The power of FCTC norms has considerable significance even for states that are parties to the FCTC and legally required to follow its mandates. For with the treaty’s weak enforcement mechanisms, it may be the normative power of the treaty that is most powerful.  Since the FCTC came into force, more than 50 countries have promulgated comprehensive smoking-free legislation, more than 115 now require pictorial warning labels covering at least 30% of tobacco packaging, and at least 38 countries have comprehensive tobacco advertising and sponsorship bans.
Meanwhile, consider the influence of international human rights law, a more complex field, yet again the power of treaty norms is evident, with human rights now a ubiquitous feature of national constitutions, and setting standards not only for governments but also for businesses and other institutions. While human rights violations of all sorts continue to plague our planet, almost everywhere too people are asserting their rights.
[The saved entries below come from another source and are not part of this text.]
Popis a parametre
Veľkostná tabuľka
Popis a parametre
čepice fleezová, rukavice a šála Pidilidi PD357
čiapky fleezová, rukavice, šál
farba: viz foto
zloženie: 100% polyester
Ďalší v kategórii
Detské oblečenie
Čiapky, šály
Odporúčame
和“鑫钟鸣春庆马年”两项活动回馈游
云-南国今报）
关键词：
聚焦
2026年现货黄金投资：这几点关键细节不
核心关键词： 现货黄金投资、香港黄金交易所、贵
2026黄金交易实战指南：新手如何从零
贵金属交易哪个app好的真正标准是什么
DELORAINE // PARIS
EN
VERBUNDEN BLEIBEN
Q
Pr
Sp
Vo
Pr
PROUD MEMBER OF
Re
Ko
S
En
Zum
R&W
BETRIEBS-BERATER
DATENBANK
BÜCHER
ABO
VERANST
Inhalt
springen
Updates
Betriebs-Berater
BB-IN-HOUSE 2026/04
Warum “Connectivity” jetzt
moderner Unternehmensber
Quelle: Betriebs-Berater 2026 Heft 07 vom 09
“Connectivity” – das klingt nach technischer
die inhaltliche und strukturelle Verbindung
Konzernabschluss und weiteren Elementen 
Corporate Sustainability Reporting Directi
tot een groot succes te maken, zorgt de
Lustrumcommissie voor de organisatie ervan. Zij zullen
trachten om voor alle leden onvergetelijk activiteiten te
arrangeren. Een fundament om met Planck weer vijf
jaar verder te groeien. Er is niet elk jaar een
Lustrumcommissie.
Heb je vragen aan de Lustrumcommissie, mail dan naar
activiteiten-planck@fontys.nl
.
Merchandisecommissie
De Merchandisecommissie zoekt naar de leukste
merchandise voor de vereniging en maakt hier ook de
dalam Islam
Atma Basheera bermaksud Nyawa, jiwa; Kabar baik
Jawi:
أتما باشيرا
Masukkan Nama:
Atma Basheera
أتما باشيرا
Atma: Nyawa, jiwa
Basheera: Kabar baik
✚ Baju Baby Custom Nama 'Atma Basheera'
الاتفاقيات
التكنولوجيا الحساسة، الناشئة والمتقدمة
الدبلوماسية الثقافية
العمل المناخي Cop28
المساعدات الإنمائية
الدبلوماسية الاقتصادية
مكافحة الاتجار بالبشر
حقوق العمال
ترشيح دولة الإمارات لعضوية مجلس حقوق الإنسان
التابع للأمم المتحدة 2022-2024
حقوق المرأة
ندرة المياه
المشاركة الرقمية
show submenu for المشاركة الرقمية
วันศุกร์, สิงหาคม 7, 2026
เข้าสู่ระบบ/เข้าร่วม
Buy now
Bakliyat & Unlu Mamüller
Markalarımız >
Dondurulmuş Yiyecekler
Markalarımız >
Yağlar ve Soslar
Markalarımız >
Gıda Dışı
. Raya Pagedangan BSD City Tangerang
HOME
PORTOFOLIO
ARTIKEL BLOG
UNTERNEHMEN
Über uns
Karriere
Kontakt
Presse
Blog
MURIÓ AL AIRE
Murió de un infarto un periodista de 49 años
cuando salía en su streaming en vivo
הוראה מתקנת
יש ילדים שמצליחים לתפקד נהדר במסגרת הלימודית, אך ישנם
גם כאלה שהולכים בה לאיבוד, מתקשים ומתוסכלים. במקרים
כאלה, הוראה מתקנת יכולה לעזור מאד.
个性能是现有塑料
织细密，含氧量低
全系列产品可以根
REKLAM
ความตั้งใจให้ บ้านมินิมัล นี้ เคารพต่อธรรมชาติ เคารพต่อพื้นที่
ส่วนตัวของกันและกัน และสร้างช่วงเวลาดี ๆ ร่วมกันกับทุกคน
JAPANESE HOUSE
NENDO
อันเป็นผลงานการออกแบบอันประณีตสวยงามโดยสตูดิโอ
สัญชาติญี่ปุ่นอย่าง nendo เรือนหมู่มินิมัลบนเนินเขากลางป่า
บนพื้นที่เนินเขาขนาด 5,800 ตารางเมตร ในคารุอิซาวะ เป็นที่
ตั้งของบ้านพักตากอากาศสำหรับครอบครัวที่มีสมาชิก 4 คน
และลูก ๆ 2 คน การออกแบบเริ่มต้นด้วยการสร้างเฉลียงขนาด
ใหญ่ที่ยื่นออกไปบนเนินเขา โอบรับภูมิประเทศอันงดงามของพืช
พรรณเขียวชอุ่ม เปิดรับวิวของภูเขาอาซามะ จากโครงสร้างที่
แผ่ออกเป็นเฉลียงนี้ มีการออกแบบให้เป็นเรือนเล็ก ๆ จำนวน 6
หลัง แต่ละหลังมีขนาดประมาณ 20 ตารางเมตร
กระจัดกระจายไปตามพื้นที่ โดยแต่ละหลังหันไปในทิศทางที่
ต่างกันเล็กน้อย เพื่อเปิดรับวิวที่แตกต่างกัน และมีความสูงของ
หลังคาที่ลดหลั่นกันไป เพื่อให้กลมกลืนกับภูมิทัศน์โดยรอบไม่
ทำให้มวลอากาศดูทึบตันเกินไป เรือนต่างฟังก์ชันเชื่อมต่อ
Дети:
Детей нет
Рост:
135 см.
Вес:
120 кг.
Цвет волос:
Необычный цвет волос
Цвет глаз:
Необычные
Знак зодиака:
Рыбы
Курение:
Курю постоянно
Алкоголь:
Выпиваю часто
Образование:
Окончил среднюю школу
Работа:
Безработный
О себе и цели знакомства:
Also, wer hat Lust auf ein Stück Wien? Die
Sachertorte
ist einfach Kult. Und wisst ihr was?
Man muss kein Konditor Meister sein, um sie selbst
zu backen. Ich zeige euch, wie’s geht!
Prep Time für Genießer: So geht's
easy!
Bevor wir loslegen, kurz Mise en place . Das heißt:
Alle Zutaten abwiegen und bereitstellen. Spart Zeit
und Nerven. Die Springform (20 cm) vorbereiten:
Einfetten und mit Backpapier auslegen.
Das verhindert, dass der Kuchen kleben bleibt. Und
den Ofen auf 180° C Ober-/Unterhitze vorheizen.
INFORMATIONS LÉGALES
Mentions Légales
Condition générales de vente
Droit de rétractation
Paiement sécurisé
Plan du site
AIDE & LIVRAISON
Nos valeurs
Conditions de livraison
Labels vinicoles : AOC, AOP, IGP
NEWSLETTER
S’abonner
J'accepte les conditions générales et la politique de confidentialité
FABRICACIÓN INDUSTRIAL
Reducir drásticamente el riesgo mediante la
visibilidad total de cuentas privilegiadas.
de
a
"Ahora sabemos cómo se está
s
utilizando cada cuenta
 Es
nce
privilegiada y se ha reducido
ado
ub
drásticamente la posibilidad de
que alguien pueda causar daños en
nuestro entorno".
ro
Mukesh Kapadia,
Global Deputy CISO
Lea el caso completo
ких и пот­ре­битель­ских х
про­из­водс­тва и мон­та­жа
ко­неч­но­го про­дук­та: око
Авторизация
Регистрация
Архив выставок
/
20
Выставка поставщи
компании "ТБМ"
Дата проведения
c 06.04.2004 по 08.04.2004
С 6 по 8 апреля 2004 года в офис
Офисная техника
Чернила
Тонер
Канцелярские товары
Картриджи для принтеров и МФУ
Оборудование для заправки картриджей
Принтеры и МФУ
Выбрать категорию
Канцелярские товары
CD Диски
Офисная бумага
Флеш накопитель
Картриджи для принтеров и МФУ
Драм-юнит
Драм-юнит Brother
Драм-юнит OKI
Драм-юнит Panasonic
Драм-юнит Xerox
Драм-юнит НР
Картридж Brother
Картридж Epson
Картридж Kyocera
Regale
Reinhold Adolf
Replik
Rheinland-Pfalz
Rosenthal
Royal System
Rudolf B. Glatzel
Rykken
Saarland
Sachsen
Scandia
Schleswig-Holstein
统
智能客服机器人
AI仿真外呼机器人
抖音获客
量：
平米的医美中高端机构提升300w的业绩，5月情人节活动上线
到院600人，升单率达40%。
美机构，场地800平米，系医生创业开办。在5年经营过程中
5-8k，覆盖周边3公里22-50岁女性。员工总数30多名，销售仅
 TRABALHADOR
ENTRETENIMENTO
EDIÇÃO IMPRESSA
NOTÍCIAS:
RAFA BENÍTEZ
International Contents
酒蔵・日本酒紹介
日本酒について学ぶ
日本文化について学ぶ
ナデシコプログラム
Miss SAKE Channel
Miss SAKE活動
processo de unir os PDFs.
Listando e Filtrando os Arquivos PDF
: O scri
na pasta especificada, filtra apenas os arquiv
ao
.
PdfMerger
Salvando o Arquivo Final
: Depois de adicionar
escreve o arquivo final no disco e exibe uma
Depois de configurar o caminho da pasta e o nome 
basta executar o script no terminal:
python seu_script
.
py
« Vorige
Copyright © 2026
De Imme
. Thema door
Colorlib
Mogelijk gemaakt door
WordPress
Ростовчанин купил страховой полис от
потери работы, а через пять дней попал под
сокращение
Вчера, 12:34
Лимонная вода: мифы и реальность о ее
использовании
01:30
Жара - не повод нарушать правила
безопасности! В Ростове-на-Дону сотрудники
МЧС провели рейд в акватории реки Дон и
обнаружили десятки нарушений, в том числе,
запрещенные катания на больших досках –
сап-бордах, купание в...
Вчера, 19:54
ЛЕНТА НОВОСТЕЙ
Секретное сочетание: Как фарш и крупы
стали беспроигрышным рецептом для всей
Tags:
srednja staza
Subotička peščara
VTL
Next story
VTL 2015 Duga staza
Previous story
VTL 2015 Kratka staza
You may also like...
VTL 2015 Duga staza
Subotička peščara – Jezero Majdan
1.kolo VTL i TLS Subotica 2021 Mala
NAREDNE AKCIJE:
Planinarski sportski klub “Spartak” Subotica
While national constitutions and law often featured rights even before the Universal Declaration of Human Rights and subsequent treaties, international law has particularly spurred greater national legal recognition and action for economic, social, and cultural rights, and for the rights of specific populations, such as people with disabilities.
The importance of international legal norms has special resonance for those of us working to achieve a Framework Convention on Global Health, a treaty that would create powerful norms based on the right to health and aimed at health equity, in such areas as accountability, participation, financing, and non-discrimination and substantive equality. The treaty to prohibit nuclear weapons demonstrates that ambitious treaties are still within reach. And whereas the most significant benefits of that treaty require action by the nine nuclear powers, in the case of the areas that the Framework Convention on Global Health would address, every country has the potential to do better.
So in selecting ICAN for the peace prize, the Nobel Committee chose well. We can only hope that the norms of the Treaty on the Prohibition of Nuclear Weapons take hold around the world before we witness the unthinkable.